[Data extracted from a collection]
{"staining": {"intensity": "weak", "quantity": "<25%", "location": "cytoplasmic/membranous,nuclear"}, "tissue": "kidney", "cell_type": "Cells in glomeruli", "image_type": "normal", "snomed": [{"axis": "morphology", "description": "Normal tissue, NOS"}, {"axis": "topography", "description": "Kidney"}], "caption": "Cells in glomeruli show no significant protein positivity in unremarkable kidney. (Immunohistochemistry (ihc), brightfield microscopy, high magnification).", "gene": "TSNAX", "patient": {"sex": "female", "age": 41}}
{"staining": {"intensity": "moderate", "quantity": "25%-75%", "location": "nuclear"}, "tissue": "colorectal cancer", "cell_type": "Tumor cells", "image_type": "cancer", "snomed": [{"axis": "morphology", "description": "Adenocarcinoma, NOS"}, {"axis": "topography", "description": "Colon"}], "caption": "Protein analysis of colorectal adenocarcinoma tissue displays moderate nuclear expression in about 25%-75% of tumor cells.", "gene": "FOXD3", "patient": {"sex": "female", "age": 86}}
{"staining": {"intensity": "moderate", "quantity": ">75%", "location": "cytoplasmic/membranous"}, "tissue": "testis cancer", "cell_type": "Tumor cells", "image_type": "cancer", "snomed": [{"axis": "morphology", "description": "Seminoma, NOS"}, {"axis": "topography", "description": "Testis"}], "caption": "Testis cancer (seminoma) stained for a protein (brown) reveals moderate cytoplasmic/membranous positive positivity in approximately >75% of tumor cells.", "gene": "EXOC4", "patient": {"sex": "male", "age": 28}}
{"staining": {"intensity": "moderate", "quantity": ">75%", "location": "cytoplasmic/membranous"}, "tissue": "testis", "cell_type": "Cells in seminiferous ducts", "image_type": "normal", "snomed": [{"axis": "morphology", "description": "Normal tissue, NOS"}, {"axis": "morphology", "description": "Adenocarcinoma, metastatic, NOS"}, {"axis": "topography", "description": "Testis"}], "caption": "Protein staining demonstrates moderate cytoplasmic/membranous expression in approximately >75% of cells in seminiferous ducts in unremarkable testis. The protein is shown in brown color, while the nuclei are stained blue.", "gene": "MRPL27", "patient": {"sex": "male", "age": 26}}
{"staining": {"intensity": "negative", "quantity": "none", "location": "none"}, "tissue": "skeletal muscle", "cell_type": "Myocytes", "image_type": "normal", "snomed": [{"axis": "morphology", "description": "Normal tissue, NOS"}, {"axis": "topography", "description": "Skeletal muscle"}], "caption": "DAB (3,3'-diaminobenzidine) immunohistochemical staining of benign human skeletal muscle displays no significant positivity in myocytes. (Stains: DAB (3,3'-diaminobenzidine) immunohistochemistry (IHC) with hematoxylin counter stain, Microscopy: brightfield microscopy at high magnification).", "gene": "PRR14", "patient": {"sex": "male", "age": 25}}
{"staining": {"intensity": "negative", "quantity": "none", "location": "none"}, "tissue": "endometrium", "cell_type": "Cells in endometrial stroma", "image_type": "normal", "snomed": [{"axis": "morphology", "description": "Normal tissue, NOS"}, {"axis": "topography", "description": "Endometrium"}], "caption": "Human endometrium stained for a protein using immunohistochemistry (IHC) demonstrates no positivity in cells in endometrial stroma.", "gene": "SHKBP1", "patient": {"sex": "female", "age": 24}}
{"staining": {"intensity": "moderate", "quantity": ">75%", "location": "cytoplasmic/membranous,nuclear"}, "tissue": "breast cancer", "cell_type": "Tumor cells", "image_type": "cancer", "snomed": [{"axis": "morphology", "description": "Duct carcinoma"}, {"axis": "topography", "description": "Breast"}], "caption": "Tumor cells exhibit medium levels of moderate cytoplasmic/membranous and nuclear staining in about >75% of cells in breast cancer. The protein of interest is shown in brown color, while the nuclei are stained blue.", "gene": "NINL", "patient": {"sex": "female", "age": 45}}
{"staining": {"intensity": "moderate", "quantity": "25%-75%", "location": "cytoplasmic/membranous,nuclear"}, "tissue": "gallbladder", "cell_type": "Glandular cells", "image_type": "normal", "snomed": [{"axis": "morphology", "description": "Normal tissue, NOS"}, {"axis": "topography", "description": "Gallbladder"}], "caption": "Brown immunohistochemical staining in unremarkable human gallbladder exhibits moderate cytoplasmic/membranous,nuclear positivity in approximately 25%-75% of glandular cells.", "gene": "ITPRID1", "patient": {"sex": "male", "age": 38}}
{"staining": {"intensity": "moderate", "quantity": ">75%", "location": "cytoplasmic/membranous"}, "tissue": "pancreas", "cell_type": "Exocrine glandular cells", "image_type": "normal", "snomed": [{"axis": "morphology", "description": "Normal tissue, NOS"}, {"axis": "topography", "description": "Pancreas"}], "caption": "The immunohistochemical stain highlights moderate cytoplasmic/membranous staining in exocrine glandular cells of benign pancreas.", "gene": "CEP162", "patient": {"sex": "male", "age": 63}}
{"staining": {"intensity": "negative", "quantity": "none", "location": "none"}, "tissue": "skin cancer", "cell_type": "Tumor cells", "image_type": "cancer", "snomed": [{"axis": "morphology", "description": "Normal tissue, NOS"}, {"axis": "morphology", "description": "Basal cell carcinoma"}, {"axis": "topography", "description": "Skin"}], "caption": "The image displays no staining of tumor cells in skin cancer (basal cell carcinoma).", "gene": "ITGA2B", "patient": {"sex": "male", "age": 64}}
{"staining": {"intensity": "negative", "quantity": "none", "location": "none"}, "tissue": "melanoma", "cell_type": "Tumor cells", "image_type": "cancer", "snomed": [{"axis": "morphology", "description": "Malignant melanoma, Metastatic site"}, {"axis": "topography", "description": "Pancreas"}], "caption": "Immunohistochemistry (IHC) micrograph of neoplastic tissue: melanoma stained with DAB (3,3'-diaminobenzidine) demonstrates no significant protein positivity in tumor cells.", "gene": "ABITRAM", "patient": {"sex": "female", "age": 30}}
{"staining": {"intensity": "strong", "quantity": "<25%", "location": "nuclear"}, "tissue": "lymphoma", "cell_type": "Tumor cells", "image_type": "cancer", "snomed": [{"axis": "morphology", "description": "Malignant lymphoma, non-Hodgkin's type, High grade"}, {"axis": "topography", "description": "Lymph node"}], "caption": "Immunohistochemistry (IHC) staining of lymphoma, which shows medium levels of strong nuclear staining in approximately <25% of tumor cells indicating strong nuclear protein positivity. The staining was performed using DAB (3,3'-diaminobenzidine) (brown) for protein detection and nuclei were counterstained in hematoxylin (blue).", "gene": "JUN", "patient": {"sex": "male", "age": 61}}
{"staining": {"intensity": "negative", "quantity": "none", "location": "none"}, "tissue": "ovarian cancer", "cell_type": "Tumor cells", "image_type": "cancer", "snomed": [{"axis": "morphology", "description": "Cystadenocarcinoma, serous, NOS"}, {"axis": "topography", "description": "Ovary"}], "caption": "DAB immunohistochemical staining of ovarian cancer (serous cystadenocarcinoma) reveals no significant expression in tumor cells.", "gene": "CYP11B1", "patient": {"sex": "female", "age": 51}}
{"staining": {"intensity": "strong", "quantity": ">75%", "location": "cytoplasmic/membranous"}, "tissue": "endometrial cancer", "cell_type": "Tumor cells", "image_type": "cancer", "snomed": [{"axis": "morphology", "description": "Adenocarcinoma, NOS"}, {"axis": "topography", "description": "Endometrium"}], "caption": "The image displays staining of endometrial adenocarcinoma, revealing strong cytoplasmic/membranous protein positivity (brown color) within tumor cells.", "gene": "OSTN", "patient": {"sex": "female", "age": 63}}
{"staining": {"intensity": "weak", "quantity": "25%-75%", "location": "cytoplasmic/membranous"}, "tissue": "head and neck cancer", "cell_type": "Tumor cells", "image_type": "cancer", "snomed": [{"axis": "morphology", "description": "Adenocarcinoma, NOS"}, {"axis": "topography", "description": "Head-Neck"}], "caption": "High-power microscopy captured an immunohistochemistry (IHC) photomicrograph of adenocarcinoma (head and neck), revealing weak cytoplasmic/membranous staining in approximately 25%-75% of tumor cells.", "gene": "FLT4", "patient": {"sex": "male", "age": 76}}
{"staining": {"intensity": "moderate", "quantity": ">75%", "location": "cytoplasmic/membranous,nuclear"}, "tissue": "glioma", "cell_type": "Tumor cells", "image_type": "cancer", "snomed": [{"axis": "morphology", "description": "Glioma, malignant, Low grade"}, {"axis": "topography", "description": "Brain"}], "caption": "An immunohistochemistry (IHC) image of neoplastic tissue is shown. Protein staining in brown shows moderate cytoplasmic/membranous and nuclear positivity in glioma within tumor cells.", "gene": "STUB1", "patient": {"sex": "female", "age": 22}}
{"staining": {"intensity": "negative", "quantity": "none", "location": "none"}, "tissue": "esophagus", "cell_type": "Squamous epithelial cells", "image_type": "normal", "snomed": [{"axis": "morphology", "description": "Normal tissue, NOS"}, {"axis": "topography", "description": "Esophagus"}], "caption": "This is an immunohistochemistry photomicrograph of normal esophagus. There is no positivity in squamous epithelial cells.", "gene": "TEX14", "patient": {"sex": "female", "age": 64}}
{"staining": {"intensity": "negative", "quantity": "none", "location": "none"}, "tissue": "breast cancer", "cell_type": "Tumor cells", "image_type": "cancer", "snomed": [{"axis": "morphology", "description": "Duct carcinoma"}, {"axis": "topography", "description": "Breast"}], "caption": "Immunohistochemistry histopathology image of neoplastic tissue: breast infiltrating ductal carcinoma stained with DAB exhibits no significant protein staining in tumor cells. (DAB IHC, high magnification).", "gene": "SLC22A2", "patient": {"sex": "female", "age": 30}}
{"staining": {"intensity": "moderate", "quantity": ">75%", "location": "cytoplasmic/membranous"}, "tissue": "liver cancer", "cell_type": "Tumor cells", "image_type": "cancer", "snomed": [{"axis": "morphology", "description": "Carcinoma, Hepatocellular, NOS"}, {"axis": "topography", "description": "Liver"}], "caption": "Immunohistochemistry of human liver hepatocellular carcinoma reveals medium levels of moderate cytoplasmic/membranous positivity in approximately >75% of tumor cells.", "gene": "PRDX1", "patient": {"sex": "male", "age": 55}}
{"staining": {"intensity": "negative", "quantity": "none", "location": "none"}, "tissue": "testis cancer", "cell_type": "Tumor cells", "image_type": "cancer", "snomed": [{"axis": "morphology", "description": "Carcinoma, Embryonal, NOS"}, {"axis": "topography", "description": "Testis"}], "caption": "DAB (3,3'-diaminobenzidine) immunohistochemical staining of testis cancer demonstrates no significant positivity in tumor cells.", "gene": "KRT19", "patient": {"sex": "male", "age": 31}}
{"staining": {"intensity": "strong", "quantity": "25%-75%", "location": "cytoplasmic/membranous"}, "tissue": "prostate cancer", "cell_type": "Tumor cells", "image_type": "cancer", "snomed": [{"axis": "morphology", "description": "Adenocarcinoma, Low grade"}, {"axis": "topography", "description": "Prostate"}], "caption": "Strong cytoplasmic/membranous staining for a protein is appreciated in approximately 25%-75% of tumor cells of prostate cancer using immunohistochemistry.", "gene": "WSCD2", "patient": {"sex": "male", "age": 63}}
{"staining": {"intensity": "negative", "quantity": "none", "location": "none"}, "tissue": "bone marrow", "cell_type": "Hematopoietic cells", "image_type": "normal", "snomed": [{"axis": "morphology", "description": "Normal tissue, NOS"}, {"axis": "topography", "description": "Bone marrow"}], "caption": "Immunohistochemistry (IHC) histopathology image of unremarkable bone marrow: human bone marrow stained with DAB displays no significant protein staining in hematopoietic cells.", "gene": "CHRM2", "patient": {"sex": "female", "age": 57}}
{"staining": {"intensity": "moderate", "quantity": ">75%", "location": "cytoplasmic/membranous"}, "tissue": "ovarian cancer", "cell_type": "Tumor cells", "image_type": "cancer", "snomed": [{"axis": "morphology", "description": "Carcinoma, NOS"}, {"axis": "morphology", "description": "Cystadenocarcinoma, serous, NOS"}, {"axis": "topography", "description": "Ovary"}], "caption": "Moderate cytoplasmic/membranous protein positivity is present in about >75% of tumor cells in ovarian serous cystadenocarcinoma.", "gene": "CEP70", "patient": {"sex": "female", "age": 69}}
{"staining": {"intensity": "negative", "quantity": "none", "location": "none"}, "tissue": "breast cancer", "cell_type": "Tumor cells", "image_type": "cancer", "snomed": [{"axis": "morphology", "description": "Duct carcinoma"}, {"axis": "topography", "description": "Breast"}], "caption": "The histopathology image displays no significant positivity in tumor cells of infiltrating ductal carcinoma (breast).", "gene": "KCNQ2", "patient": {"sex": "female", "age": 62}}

(Exercise brief):
Copy the records above exactly, beginning at the line that contains "image displays staining" and stopping after the line that contains "microscopy captured an".

(Reply):
{"staining": {"intensity": "strong", "quantity": ">75%", "location": "cytoplasmic/membranous"}, "tissue": "endometrial cancer", "cell_type": "Tumor cells", "image_type": "cancer", "snomed": [{"axis": "morphology", "description": "Adenocarcinoma, NOS"}, {"axis": "topography", "description": "Endometrium"}], "caption": "The image displays staining of endometrial adenocarcinoma, revealing strong cytoplasmic/membranous protein positivity (brown color) within tumor cells.", "gene": "OSTN", "patient": {"sex": "female", "age": 63}}
{"staining": {"intensity": "weak", "quantity": "25%-75%", "location": "cytoplasmic/membranous"}, "tissue": "head and neck cancer", "cell_type": "Tumor cells", "image_type": "cancer", "snomed": [{"axis": "morphology", "description": "Adenocarcinoma, NOS"}, {"axis": "topography", "description": "Head-Neck"}], "caption": "High-power microscopy captured an immunohistochemistry (IHC) photomicrograph of adenocarcinoma (head and neck), revealing weak cytoplasmic/membranous staining in approximately 25%-75% of tumor cells.", "gene": "FLT4", "patient": {"sex": "male", "age": 76}}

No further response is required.